The temple is in the small hamlet of Udaipur in the Lahaul district of Himachal Pradesh, the Indian state in the Western Himalayan region. Since the reconversion (late 16th century), Mrikula Devi Temple has been a shrine dedicated to the Hindu goddess ‘Kali’, but given the layered historical narrative of the shrine, it is revered by Hindus and Buddhists alike – evidence of which is also seen in the architectural language of the temple. Typical of the Western Himalayan region, the structural assembly of the monument is of ‘Kathkunni’ or ‘cator and cribbage’ system, in which solid sawn timber members of various dimensions are laid horizontally with masonry which is usually adobe and mud. A fable has it that the timber used for the construction of the temple was sourced from one large tree of ‘deodar’ or the Himalayan cedar. A common native of the Western Himalayas, ‘Cedrus deodara’ or the Himalayan cedar is of deep cultural value as much as of material value: the majority of the significant architecture in the Western Himalayas owes its grandeur to the qualities and workability of this timber species.
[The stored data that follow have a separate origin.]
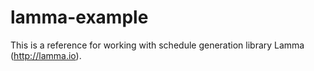 lamma-example
=============

This is a reference for working with schedule generation library Lamma (http://lamma.io). 
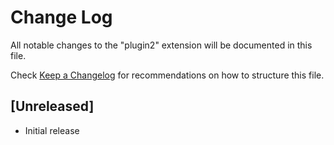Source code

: # Change Log

All notable changes to the "plugin2" extension will be documented in this file.

Check [Keep a Changelog](http://keepachangelog.com/) for recommendations on how to structure this file.

## [Unreleased]

- Initial release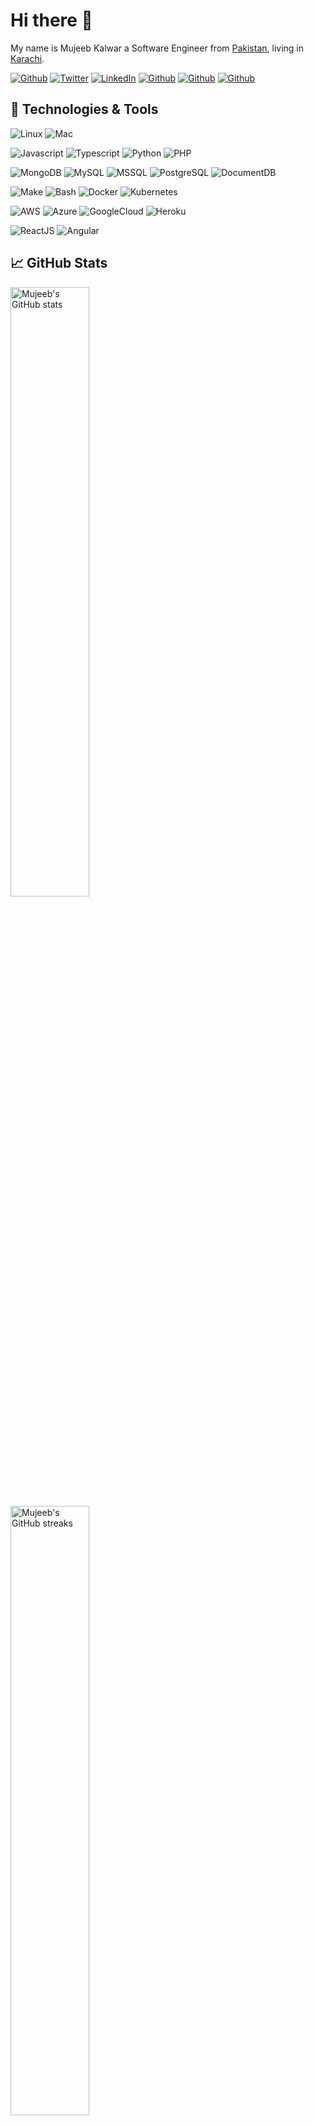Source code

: # Hi there 👋

My name is Mujeeb Kalwar a Software Engineer from [Pakistan](https://unsplash.com/s/photos/pakistan), living in [Karachi](https://unsplash.com/s/photos/karachi).

[![Github](https://img.shields.io/badge/Medium-12100E?style=for-the-badge&logo=medium&logoColor=white)](http://mujeeb.move.com)
[![Twitter](https://img.shields.io/badge/Twitter-1DA1F2?style=for-the-badge&logo=twitter&logoColor=white&label=)](https://twitter.com/mujeeb_kalwar_1)
[![LinkedIn](https://img.shields.io/badge/LinkedIn-0077B5?style=for-the-badge&logo=linkedin&logoColor=white)](https://www.linkedin.com/in/mujeeb-kalwar)
[![Github](https://img.shields.io/badge/GitHub-100000?style=for-the-badge&logo=github&logoColor=white)](https://github.com/MujeebullahKalwar)
[![Github](https://img.shields.io/badge/Gmail-D14836?style=for-the-badge&logo=gmail&logoColor=white)](mailto:mujeebkalwar.mk@gmail.com)
[![Github](https://img.shields.io/badge/Telegram-2CA5E0?style=for-the-badge&logo=telegram&logoColor=white&label=@mujeebkalwar)](tg://resolve?domain=@mujeebkalwar)

## 🔧 Technologies & Tools

![Linux](https://img.shields.io/badge/OS-Linux-informational?style=flat&logo=linux&logoColor=white&color=2bbc8a)
![Mac](https://img.shields.io/badge/OS-Mac-informational?style=flat&logo=macos&logoColor=white&color=2bbc8a)

![Javascript](https://img.shields.io/badge/Code-JavaScript-informational?style=flat&logo=javascript&logoColor=white&color=FF6666)
![Typescript](https://img.shields.io/badge/Code-Typescript-informational?style=flat&logo=typescript&logoColor=white&color=FF6666)
![Python](https://img.shields.io/badge/Code-Python-informational?style=flat&logo=python&logoColor=white&color=FF6666)
![PHP](https://img.shields.io/badge/Code-PHP-informational?style=flat&logo=php&logoColor=white&color=FF6666)

![MongoDB](https://img.shields.io/badge/DB-MongoDB-informational?style=flat&logo=mongodb&logoColor=white&color=668AFF)
![MySQL](https://img.shields.io/badge/DB-MySQL-informational?style=flat&logo=mysql&logoColor=white&color=668AFF)
![MSSQL](https://img.shields.io/badge/DB-MSSQL-informational?style=flat&logo=mssql&logoColor=white&color=668AFF)
![PostgreSQL](https://img.shields.io/badge/DB-PostgreSQL-informational?style=flat&logo=postgresql&logoColor=white&color=668AFF)
![DocumentDB](https://img.shields.io/badge/DB-DocumentDB-informational?style=flat&logo=db&logoColor=white&color=668AFF)


![Make](https://img.shields.io/badge/Code-Make-informational?style=flat&logo=cmake&logoColor=white&color=FFFC66)
![Bash](https://img.shields.io/badge/Shell-Bash-informational?style=flat&logo=gnu-bash&logoColor=white&color=FFFC66)
![Docker](https://img.shields.io/badge/Tools-Docker-informational?style=flat&logo=docker&logoColor=white&color=FFFC66)
![Kubernetes](https://img.shields.io/badge/Tools-Kubernetes-informational?style=flat&logo=kubernetes&logoColor=white&color=FFFC66)

![AWS](https://img.shields.io/badge/Cloud-AWS-informational?style=flat&logo=amazon&logoColor=white&color=2bbc8a)
![Azure](https://img.shields.io/badge/Cloud-Azure-informational?style=flat&logo=microsoft-azure&logoColor=white&color=2bbc8a)
![GoogleCloud](https://img.shields.io/badge/Cloud-Google-informational?style=flat&logo=googlecloud&logoColor=white&color=2bbc8a)
![Heroku](https://img.shields.io/badge/Cloud-Heroku-informational?style=flat&logo=heroku&logoColor=white&color=2bbc8a)

![ReactJS](https://img.shields.io/badge/Code-ReactJS-informational?style=flat&logo=react&logoColor=white&color=FF66EF)
![Angular](https://img.shields.io/badge/Code-Angular-informational?style=flat&logo=angular&logoColor=white&color=FF66EF)

## &#x1f4c8; GitHub Stats

<a href="https://github.com/MujeebullahKalwar">
  <img src="https://github-readme-stats.vercel.app/api?username=MujeebullahKalwar&show_icons=true&count_private=true&hide=stars" alt="Mujeeb's GitHub stats" style="max-width: 100%; width:50%">
</a>

<a href="https://github.com/MujeebullahKalwar">
  <img src="https://streak-stats.demolab.com/?user=MujeebullahKalwar&currStreakLabel=000&ring=2f80ed&fire=2f80ed" alt="Mujeeb's GitHub streaks" style="max-width: 100%; width:50%">
</a>




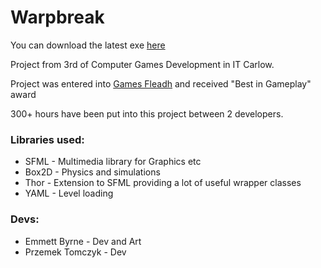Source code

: # Warpbreak

You can download the latest exe [here](https://github.com/PrzemekTomczyk/warpbreak/releases/download/v1.0/WarpbreakStatic.zip)

Project from 3rd of Computer Games Development in IT Carlow.

Project was entered into [Games Fleadh](https://gamesfleadh.ie/) and received "Best in Gameplay" award

300+ hours have been put into this project between 2 developers.

### Libraries used:
  - SFML - Multimedia library for Graphics etc
  - Box2D - Physics and simulations
  - Thor - Extension to SFML providing a lot of useful wrapper classes
  - YAML - Level loading
  
### Devs:
- Emmett Byrne - Dev and Art
- Przemek Tomczyk - Dev
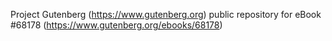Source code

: Project Gutenberg (https://www.gutenberg.org) public repository for
eBook #68178 (https://www.gutenberg.org/ebooks/68178)

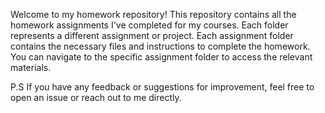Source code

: Welcome to my homework repository! 
This repository contains all the homework assignments I've completed for my courses. 
Each folder represents a different assignment or project.
Each assignment folder contains the necessary files and instructions to complete the homework. You can navigate to the specific assignment folder to access the relevant materials.

P.S
If you have any feedback or suggestions for improvement, feel free to open an issue or reach out to me directly.
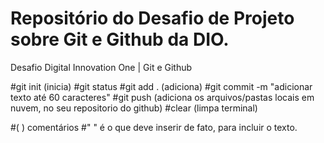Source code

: # Repositório do Desafio de Projeto sobre Git e Github da DIO.
Desafio Digital Innovation One | Git e Github

#git init (inicia) 
#git status 
#git add . (adiciona)
#git commit -m "adicionar texto até 60 caracteres" 
#git push (adiciona os arquivos/pastas locais em nuvem, no seu repositorio do github)
#clear (limpa terminal)

#( ) comentários
#" " é o que deve inserir de fato, para incluir o texto.
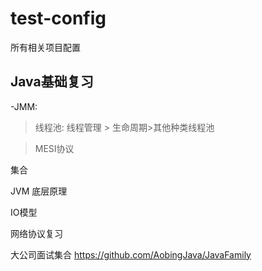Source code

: # test-config
所有相关项目配置



Java基础复习
--------------------------------


-JMM:

> 线程池:  线程管理 > 生命周期>其他种类线程池

> MESI协议



集合

JVM 底层原理


IO模型

网络协议复习











大公司面试集合
https://github.com/AobingJava/JavaFamily
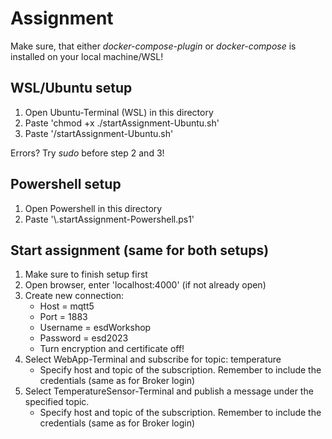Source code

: # Assignment

Make sure, that either *docker-compose-plugin* or *docker-compose* is installed on your local machine/WSL!

## WSL/Ubuntu setup

1. Open Ubuntu-Terminal (WSL) in this directory
2. Paste 'chmod +x ./startAssignment-Ubuntu.sh'
3. Paste '/startAssignment-Ubuntu.sh'

Errors? Try *sudo* before step 2 and 3!

## Powershell setup

1. Open Powershell in this directory
2. Paste '\\.startAssignment-Powershell.ps1'

## Start assignment (same for both setups)

1. Make sure to finish setup first
2. Open browser, enter 'localhost:4000' (if not already open)
3. Create new connection:
   - Host = mqtt5
   - Port = 1883
   - Username = esdWorkshop
   - Password = esd2023
   - Turn encryption and certificate off!
4. Select WebApp-Terminal and subscribe for topic: temperature
   - Specify host and topic of the subscription. Remember to include the credentials (same as for Broker login)
5. Select TemperatureSensor-Terminal and publish a message under the specified topic.
   - Specify host and topic of the subscription. Remember to include the credentials (same as for Broker login)
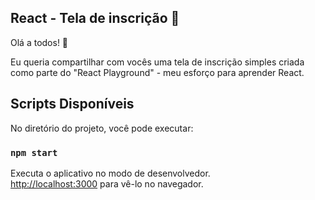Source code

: ## React - Tela de inscrição 🔑

Olá a todos! 👋

Eu queria compartilhar com vocês uma tela de inscrição simples criada como parte do "React Playground" - meu esforço para aprender React.

## Scripts Disponíveis

No diretório do projeto, você pode executar:

### `npm start`

Executa o aplicativo no modo de desenvolvedor.<br />
 [http://localhost:3000](http://localhost:3000) para vê-lo no navegador.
With the support of the Martin Weaver grant, the author’s is targeting to go beyond the religious narrative and seek scientific information on the historic timber, which is likely to be from different restorations/centuries, given the history of the structure. The first goal of this primary research is species identification/confirmation of the Himalayan cedar; followed by visual assessment for timber-related pathologies including an attempt at dendrochronology – all of which are being carried out keeping in mind the remoteness of the site.
An addition to existing literature and drawings, the author’s manually measured documentation of the temple in 2013 for the Archaeological Survey of India (the temple is listed as an ASI monument), are supporting the research by being a comparative to the conditions that exist at the site today. Some measures to stabilize the monument like shoring the interior ceiling had already been done in 2013 by the Archaeological Survey of India.
As the literature review is in process, planning and execution of the upcoming site visit in May 2019 would be imperative to the results of this research, which is likely to be one of the firsts of its kind done for historic structures in the Western Himalayan region.